In the rows from the start through the line containing "[10, 25, 297, 443]", swap "sign" for "placard" and reproduce those lines with nothing else altered, leaving out the pictures.

• [Data]:
★ ★ ★ ★

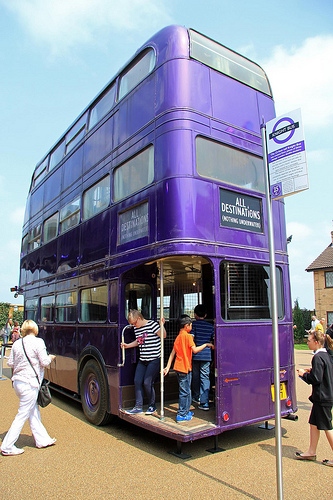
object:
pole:
[261, 127, 283, 499]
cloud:
[6, 0, 170, 52]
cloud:
[306, 146, 332, 165]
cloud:
[286, 218, 333, 312]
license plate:
[270, 380, 288, 403]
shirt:
[6, 334, 53, 390]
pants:
[176, 370, 192, 417]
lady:
[0, 319, 56, 456]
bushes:
[292, 300, 317, 344]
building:
[304, 218, 333, 336]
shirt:
[173, 330, 196, 374]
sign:
[117, 201, 148, 247]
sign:
[266, 107, 310, 200]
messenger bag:
[34, 386, 57, 405]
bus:
[10, 25, 297, 443]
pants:
[134, 359, 161, 406]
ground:
[203, 79, 250, 113]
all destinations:
[220, 188, 263, 233]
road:
[0, 338, 333, 500]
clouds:
[0, 207, 25, 257]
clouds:
[262, 33, 333, 129]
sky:
[0, 1, 333, 313]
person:
[159, 317, 214, 424]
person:
[189, 304, 215, 410]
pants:
[191, 360, 210, 407]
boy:
[160, 314, 215, 423]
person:
[120, 308, 166, 415]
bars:
[168, 435, 226, 459]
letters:
[222, 198, 256, 234]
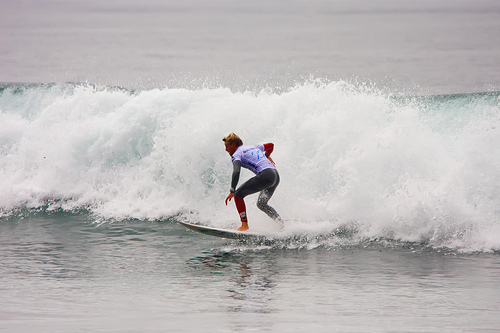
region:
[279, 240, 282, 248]
part of a board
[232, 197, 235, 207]
part of a knee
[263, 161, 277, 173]
part of a shirt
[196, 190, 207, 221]
edge of a board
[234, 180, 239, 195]
part of an elbow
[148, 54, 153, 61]
part of the sea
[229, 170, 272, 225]
the long leg of a person surfing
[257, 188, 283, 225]
the long leg of a person surfing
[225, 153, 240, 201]
the long arm of a person surfing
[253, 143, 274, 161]
the long arm of a person surfing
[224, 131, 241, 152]
the head of a person surfing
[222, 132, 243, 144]
the bright blond hair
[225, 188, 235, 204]
the hand of the surfer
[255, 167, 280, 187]
the bum of the surfer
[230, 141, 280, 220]
the black and red wetsuit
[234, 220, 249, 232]
the foot of the surfer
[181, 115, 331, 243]
the man is sufing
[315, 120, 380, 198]
the wave is coming in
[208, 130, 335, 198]
the mans shirt is purple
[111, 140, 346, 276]
the man is on a surfboard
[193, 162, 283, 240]
the mans pants are black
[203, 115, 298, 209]
the man has a number on his shirt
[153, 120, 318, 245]
the surfer is a man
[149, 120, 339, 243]
the man is in mid surf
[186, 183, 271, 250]
one side of the mans pants is red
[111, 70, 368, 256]
the man is surfing on the wave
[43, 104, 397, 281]
a man is surfing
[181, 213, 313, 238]
white color curf board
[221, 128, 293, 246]
a man standing in the surfboard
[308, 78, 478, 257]
big waves in the sea water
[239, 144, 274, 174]
a man wearing white color t-shirt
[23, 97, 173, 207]
white foam near the surfboard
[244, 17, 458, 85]
small waves in the sea water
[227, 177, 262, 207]
a person bending his knee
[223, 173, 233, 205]
hand of the person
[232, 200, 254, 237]
leg of the person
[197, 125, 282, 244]
male surfer in ocean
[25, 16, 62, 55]
white clouds in blue sky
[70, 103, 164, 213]
white foam in ocean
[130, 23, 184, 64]
white clouds in blue sky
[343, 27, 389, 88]
white clouds in blue sky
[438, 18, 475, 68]
white clouds in blue sky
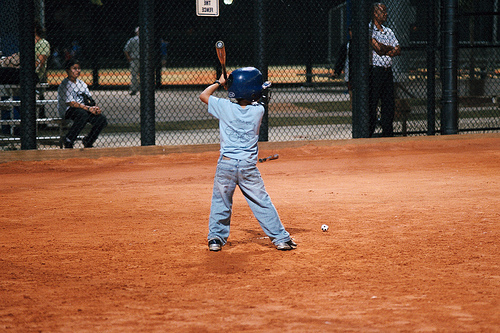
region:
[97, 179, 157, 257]
the clay on the ground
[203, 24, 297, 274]
the boy holding a bat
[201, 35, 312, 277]
the boy is young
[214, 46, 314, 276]
the boy wearing a helmet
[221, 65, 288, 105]
the helmet is blue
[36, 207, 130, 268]
the clay is brown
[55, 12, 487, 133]
the chain link fence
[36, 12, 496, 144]
the fence is made of metal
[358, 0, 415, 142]
the man is standing and watching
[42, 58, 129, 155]
the young boy is sitting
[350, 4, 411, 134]
a man watching baseball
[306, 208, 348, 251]
a small ball on the ground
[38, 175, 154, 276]
red dirt on the field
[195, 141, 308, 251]
a boy wearing jeans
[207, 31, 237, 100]
a baseball bat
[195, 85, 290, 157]
a light blue tee shirt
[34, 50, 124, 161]
a boy sitting on a bench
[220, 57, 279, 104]
a blue batters helmet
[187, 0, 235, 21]
a white sign on the fence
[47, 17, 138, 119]
a chain link fence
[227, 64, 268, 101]
Boy wears blue helmet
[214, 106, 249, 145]
Boy wears blue shirt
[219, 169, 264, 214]
Boy wears grey pants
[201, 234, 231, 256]
boy wears blue sneakers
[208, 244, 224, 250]
Grey bottoms on sneakers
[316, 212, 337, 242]
Ball in dirt of field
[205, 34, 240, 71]
Top of bat is brown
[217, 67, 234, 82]
Bottom of bat is black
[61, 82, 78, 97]
Boys shirt is grey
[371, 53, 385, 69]
Man wearing white shirt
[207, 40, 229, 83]
The bat in the batter's hand.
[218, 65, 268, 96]
The blue helmet the batter is wearing.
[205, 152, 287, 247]
The blue jeans the batter is wearing.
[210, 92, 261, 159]
The light blue t-shirt the batter is wearing.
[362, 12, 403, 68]
The man in the white shirt next to the chain linked fence on the right.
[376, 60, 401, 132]
The man on the right wearing black pants.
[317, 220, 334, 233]
The ball on the ground next to the boy.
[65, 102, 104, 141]
The black pants the boy sitting on the bleachers is wearing.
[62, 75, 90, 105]
The white t-shirt the boy sitting on the bleachers is wearing.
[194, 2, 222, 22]
The black and white sign on the chain linked fence.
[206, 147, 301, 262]
a boy wearing blue jeans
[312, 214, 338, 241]
a small ball on the ground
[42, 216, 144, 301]
red dirt on the field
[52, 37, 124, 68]
a chain link fence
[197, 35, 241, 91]
a bat in the boys hand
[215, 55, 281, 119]
a blue baseball helmet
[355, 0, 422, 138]
a man watching from the side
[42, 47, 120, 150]
a boy sitting on the bleachers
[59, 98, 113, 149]
dark pants on a boy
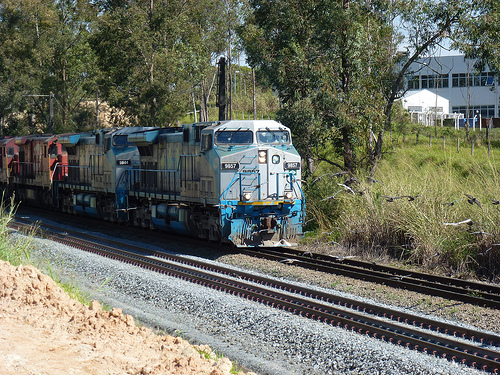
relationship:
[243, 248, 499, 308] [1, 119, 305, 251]
tracks under train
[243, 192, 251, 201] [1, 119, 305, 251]
headlight on train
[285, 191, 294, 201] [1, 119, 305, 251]
headlight on train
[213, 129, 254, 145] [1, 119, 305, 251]
windshield on train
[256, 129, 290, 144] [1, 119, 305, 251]
windshield on train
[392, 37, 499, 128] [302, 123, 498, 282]
building behind grass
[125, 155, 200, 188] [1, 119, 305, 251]
rail on train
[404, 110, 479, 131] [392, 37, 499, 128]
fence in front of building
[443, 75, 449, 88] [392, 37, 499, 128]
window on building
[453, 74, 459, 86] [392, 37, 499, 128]
window on building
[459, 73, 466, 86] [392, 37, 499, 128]
window on building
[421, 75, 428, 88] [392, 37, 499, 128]
window on building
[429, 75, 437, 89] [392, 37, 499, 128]
window on building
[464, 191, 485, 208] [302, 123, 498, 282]
bird over grass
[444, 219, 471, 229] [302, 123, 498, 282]
bird over grass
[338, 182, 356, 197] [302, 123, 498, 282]
bird over grass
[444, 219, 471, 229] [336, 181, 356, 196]
bird over grass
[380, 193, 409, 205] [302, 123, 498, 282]
bird over grass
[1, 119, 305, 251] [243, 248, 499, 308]
train rolling down tracks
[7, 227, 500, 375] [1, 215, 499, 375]
gravel under tracks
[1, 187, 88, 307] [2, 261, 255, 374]
grass on hillside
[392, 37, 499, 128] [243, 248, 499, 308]
building near tracks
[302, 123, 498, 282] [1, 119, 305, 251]
grass beside train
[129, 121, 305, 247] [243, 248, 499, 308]
train engine riding on tracks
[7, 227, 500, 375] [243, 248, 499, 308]
gravel under tracks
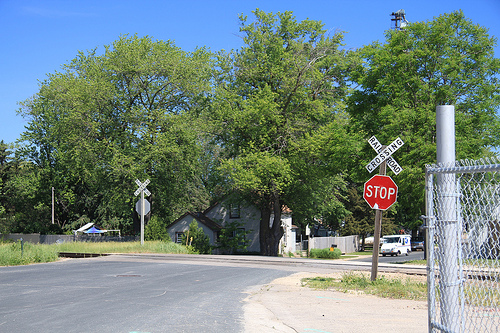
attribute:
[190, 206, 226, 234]
roof — slanted, brown, gray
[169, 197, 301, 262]
house — brown, white, small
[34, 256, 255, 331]
street — gray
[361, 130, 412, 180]
sign — white, black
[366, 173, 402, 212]
stop sign — red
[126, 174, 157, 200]
crossing sign — white, black, x shaped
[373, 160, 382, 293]
pole — metal, gray, wooden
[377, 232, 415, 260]
van — white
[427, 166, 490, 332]
fence — metal, chained, gray, silver, linked, chain, grey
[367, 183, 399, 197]
letters — white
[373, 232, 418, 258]
truck — white, small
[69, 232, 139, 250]
fence — white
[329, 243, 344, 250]
mailbox — black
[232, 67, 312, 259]
tree — large, green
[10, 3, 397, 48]
sky — clear, blue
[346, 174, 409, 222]
traffic sign — red, white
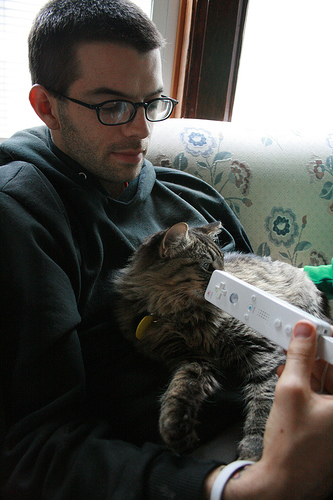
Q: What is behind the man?
A: A window is behind the man.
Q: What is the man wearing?
A: The man is wearing a black sweatshirt.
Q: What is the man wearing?
A: The man is wearing black glasses.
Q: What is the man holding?
A: The man is holding a white game controller.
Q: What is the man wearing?
A: The man is wearing a black hoodie.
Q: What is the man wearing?
A: A white bracelet.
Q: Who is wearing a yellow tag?
A: A brown and black cat.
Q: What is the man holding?
A: A black and brown cat.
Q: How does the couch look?
A: The couch has a floral design.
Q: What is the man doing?
A: The man is seated with the cat.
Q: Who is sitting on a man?
A: A cat.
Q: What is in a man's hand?
A: A Wii remote.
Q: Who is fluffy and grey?
A: A cat.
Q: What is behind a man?
A: A floral couch.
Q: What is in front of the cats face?
A: A wii.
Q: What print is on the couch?
A: Flowers.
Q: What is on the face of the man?
A: Glasses.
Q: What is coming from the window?
A: Light.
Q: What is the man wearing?
A: A hoodie.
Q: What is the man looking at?
A: The cat.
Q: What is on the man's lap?
A: A cat.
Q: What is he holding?
A: A remote.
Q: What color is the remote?
A: White.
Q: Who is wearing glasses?
A: The man.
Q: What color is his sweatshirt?
A: Black.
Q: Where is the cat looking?
A: Away from the man.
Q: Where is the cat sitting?
A: On the man's lap.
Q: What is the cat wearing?
A: A collar.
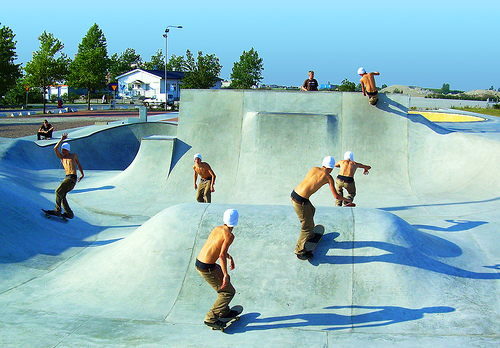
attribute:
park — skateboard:
[8, 11, 493, 338]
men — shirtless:
[40, 136, 405, 296]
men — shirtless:
[45, 128, 382, 293]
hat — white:
[220, 201, 242, 229]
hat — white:
[311, 151, 335, 168]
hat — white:
[340, 145, 360, 163]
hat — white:
[188, 146, 202, 166]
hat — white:
[51, 136, 71, 155]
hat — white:
[222, 209, 240, 233]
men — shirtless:
[38, 129, 404, 278]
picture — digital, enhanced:
[3, 5, 498, 342]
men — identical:
[22, 119, 378, 302]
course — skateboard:
[22, 87, 497, 339]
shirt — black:
[36, 120, 56, 133]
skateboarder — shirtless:
[284, 158, 344, 267]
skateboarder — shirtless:
[181, 211, 271, 336]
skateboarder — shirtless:
[180, 148, 223, 213]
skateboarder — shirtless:
[50, 132, 75, 224]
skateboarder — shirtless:
[325, 146, 366, 209]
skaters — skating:
[47, 73, 475, 342]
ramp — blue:
[189, 192, 326, 323]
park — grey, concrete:
[180, 174, 420, 284]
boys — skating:
[10, 131, 363, 308]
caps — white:
[47, 153, 430, 236]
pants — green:
[178, 271, 256, 311]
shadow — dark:
[272, 293, 461, 318]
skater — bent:
[194, 181, 267, 329]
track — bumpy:
[68, 91, 408, 286]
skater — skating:
[60, 142, 90, 202]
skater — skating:
[20, 83, 85, 224]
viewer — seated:
[12, 109, 70, 127]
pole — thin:
[145, 65, 173, 123]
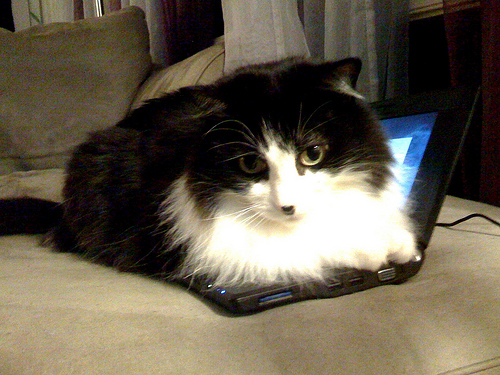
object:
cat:
[0, 55, 419, 287]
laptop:
[178, 85, 481, 316]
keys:
[177, 242, 366, 291]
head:
[180, 55, 383, 232]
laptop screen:
[370, 109, 441, 200]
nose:
[281, 203, 296, 214]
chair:
[1, 185, 499, 374]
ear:
[140, 82, 228, 119]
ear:
[318, 56, 363, 102]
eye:
[236, 152, 267, 174]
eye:
[297, 141, 328, 166]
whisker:
[215, 149, 262, 174]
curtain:
[221, 0, 414, 103]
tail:
[0, 197, 69, 236]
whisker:
[197, 201, 264, 225]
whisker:
[302, 114, 340, 148]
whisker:
[198, 117, 258, 144]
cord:
[435, 211, 499, 232]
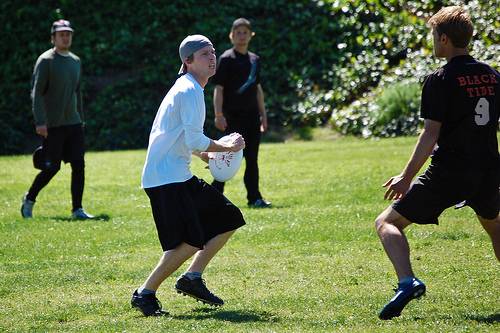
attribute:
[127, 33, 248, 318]
man — playing, young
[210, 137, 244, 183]
ball — white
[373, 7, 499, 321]
opponent — guarding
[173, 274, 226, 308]
sneaker — black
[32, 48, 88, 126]
shirt — green, long sleeved, long sleeve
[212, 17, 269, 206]
spectator — dressed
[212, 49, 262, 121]
shirt — black, striped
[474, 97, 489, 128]
number — white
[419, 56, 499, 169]
shirt — black, red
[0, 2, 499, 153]
trees — green, leaves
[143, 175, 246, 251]
shorts — black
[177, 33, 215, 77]
hat — gray, backwrads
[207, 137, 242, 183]
frisbee — white, game, red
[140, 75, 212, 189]
shirt — white, long sleeve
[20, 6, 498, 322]
men — playing, young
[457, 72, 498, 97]
lettering — red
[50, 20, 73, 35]
hat — forwards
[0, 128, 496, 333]
field — large, grassy, green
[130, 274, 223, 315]
cleats — pair, black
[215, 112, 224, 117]
armband — orange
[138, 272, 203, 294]
socks — gray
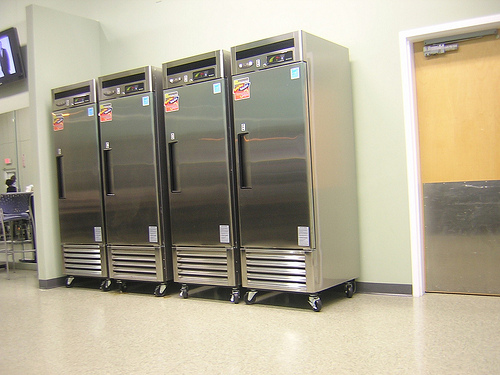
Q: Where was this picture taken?
A: A kitchen.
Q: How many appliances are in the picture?
A: Four.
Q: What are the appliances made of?
A: Metal.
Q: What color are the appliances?
A: Gray.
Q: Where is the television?
A: To the left of the appliances.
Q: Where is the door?
A: To the right of the appliances.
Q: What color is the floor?
A: Tan.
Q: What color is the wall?
A: White.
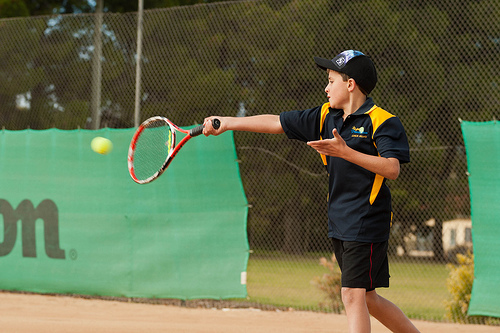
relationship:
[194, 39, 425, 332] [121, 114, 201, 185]
boy holding racquet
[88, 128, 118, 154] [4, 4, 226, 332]
ball in air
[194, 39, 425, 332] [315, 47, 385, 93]
boy wearing a cap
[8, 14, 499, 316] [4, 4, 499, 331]
fence behind court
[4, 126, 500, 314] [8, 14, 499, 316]
material attached to fence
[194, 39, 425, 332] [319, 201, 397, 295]
boy wearing shorts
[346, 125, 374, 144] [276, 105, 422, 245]
word on shirt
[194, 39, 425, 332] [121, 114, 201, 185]
boy hitting racquet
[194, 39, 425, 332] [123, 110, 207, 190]
boy holding tennis racket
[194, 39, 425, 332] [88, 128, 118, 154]
boy hitting ball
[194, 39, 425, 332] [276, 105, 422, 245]
boy wearing a shirt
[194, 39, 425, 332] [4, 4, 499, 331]
boy at a tennis court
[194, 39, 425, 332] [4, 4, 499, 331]
boy on a court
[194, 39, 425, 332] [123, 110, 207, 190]
boy swinging a tennis racket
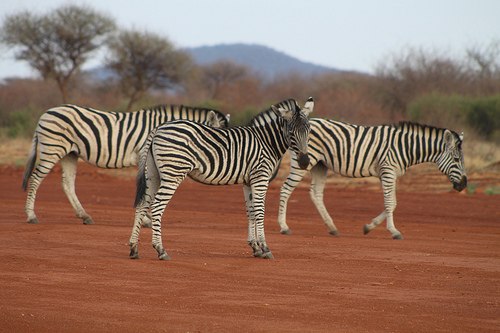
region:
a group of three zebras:
[13, 86, 478, 271]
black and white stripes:
[333, 124, 388, 169]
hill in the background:
[81, 28, 352, 95]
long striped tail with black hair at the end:
[121, 122, 160, 204]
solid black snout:
[452, 173, 470, 195]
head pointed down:
[409, 116, 476, 196]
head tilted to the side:
[263, 95, 323, 173]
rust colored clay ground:
[1, 164, 498, 331]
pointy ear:
[304, 95, 314, 116]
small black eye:
[451, 153, 459, 165]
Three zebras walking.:
[19, 94, 475, 274]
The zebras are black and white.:
[17, 92, 467, 282]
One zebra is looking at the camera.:
[19, 90, 477, 279]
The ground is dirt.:
[182, 263, 487, 329]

★ ★ ★ ★

• [Result for this exercise]:
object:
pole:
[261, 127, 283, 499]
cloud:
[6, 0, 170, 52]
cloud:
[306, 146, 332, 165]
cloud:
[286, 218, 333, 312]
license plate:
[270, 380, 288, 403]
shirt:
[6, 334, 53, 390]
pants:
[176, 370, 192, 417]
lady:
[0, 319, 56, 456]
bushes:
[292, 300, 317, 344]
building:
[304, 218, 333, 336]
shirt:
[173, 330, 196, 374]
placard:
[117, 201, 148, 247]
placard:
[266, 107, 310, 200]
messenger bag:
[34, 386, 57, 405]
bus:
[10, 25, 297, 443]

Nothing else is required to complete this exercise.